Federica Tartara: “Minato il diritto fondamentale della difesa dei miei assistiti”
Fino a qui tutto bene, ma – racconta la stessa Federica Tartara ad Adnkronos – “il giudice, oltretutto donna ed anche più giovane di me, lo ha negato” giustificandosi con il fatto che “vi fossero già stati troppo rinvii” e precisando che “un legale che sa di non potersi assumere un incarico, non dovrebbe assumerlo”; il tutto peraltro ignorando – oltre al già citato articolo del Codice – che secondo la legge “il rinvio per legittimo impedimento del difensore sospende la prescrizione” evitando qualsiasi “vulnus processuale”.

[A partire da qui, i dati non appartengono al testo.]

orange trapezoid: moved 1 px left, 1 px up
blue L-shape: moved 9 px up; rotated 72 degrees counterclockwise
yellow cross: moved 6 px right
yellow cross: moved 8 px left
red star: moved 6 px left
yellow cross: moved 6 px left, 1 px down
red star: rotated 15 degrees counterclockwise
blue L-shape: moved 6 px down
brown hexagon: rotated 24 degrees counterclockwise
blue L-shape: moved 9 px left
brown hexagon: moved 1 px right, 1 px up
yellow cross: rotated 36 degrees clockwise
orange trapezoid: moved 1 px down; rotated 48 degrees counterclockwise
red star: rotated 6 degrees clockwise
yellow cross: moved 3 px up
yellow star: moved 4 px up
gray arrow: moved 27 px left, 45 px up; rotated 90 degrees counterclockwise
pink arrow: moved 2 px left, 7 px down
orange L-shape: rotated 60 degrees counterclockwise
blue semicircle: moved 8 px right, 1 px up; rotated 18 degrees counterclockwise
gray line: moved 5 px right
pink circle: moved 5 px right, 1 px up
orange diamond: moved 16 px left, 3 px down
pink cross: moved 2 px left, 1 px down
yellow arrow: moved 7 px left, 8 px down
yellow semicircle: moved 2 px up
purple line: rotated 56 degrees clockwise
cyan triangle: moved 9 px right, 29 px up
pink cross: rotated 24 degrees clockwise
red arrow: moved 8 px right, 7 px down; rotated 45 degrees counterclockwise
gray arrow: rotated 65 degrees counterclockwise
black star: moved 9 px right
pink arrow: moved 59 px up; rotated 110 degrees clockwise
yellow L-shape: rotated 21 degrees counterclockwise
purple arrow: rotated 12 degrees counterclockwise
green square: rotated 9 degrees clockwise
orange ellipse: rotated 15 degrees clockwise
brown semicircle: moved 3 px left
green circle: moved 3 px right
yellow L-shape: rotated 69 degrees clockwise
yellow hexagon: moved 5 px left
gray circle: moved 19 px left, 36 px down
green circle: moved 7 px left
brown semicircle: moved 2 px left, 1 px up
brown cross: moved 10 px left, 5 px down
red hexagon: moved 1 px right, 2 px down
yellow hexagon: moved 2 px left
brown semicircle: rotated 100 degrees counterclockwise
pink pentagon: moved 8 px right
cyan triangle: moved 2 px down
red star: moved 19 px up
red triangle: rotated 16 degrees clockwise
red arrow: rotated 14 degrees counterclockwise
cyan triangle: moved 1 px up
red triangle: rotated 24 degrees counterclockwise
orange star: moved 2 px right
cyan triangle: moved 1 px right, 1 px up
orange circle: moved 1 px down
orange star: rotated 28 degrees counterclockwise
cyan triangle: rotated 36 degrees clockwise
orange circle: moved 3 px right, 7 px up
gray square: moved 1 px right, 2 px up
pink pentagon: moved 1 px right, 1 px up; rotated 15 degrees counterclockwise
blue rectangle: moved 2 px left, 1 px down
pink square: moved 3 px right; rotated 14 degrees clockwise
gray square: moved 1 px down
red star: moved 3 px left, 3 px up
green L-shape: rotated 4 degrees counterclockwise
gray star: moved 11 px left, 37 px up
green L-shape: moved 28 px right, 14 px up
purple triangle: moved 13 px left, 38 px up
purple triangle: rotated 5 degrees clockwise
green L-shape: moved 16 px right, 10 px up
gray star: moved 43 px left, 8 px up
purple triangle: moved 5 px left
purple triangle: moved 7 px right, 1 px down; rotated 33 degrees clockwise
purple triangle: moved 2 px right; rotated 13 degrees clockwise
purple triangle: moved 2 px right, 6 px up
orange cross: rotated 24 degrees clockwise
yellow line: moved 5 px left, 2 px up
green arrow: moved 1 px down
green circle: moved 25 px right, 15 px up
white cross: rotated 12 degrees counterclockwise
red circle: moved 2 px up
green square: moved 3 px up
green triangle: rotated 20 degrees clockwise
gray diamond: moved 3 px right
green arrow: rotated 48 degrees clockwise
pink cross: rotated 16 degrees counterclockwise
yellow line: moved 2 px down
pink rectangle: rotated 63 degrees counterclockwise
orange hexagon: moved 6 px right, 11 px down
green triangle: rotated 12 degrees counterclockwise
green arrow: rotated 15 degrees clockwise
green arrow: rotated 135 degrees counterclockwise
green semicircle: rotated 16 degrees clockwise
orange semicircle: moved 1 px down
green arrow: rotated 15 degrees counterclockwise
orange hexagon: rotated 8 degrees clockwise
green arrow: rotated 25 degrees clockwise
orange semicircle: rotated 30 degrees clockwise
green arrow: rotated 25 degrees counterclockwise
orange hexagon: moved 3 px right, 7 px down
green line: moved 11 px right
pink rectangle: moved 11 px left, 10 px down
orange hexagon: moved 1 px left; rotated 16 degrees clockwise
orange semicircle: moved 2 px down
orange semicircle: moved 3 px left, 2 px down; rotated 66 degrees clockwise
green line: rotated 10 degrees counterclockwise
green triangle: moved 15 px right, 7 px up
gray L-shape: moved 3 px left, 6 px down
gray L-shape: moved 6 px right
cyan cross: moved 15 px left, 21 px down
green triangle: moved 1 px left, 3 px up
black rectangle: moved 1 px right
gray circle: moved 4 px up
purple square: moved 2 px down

Il caso – continua Tartara – è stato dunque difeso da un collega di Venezia che aveva prontamente nominato ma che “non conosceva gli atti“, con l’ovvia conseguenza che la coppia è stata condannata a due anni di reclusione e al pagamento di 15mila euro di provvisionale senza “un’adeguata assistenza difensiva” che avrebbe interamente minato “i diritto fondamentali della difesa”; il tutto – peraltro – in un chiaro “atto discriminatorio non solo nei confronti delle donne ma anche delle libere professioniste”.